The ideological notion of 30 and of the 30 year old self may continue on autopilot, but the material content is probably gone for good. Yet the flip side (and, historically, one may argue, the root cause) of neoliberal restructuring is the expansion of alternative, autonomous strategies of social reproduction. We may include here collective and co-housing, subversion of the gendered division of labor, independent food production, alternative child-rearing, all-ages venues, etc. The left and its milieu continually elaborates and experiments with these practices, many of which insinuate within mainstream society. The barriers between age-determined divisions, ie 20's & 30's, “student “ or “parent,” tend to weaken. In other words, through the autonomous delinking from capital’s ascribed practices of reproducing labor, we decalibrate age from the standards of capital. 30 as a fetishized, anxious omen- a superego threat to remain passive and isolated, ie successful in capital’s eyes- is possibly weakened by collective rejections of capital’s structuring of our psyches, bodies, and lives. The categories (child, young adult, middle age, senior, 20's, 30's, 40's, etc.) of the life cycle read about in psychology and sociology text books, I conclude, are as much positivist suggestions for subordination to capital’s domination as they are physiological/psychological realities.

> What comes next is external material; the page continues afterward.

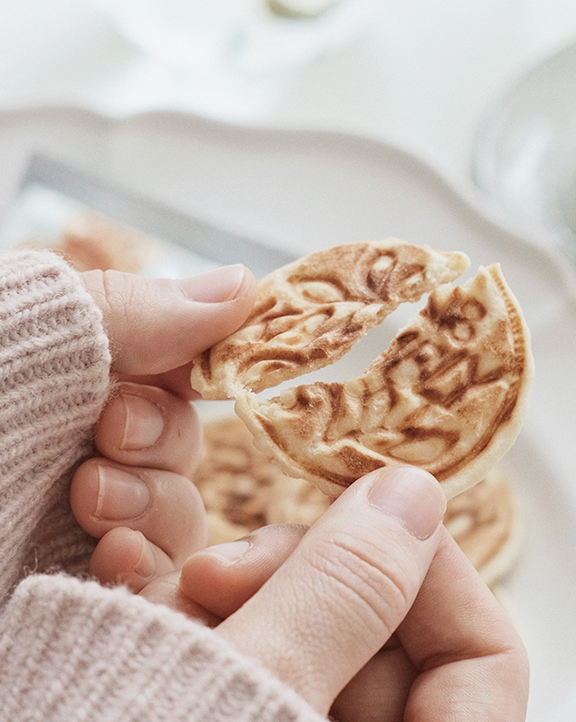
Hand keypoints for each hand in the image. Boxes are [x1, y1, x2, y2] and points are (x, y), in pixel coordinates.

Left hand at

So although much of the significance of turning 30 has to do with individual perception, I also feel that it has a small ideological function and material relation to the world. My specific perception of turning 30 in 2011 is inseparable from the cycle of struggle which I began contributing effort to in high school. I suspect this is true of all those coming of age in a movement. Seattle went down my first semester in college, I reached drinking age in time to drown my sorrows during the invasion of Iraq. My participation in the dynamic cycle that is now commonly called the alterglobalization or global justice movement, its evolution and waning, is inseparable from my sense of adulthood, of communal fullness and isolation, of confidence and insecurity. Calendar age loses its hold involved in a movement in close contact with senior citizens and high school kids working for common goals. The waning of a movement hurts and drains, but new expressions of resistance always emerge. I’m no longer a student activist, but now a union member spoiling for a fight, to take one example; Seattle and Iraq are hazy memories, but Egypt and Wisconsin revitalize. If aging and its milestones are associated with resignation, cynicism, and declining expectations, then vigorous collective struggle for a better world may be an elixir of youth. Perhaps my optimism won’t hold up, but this is what I strive towards at the very least as I enter the cultural phenomenon that is one’s 30's.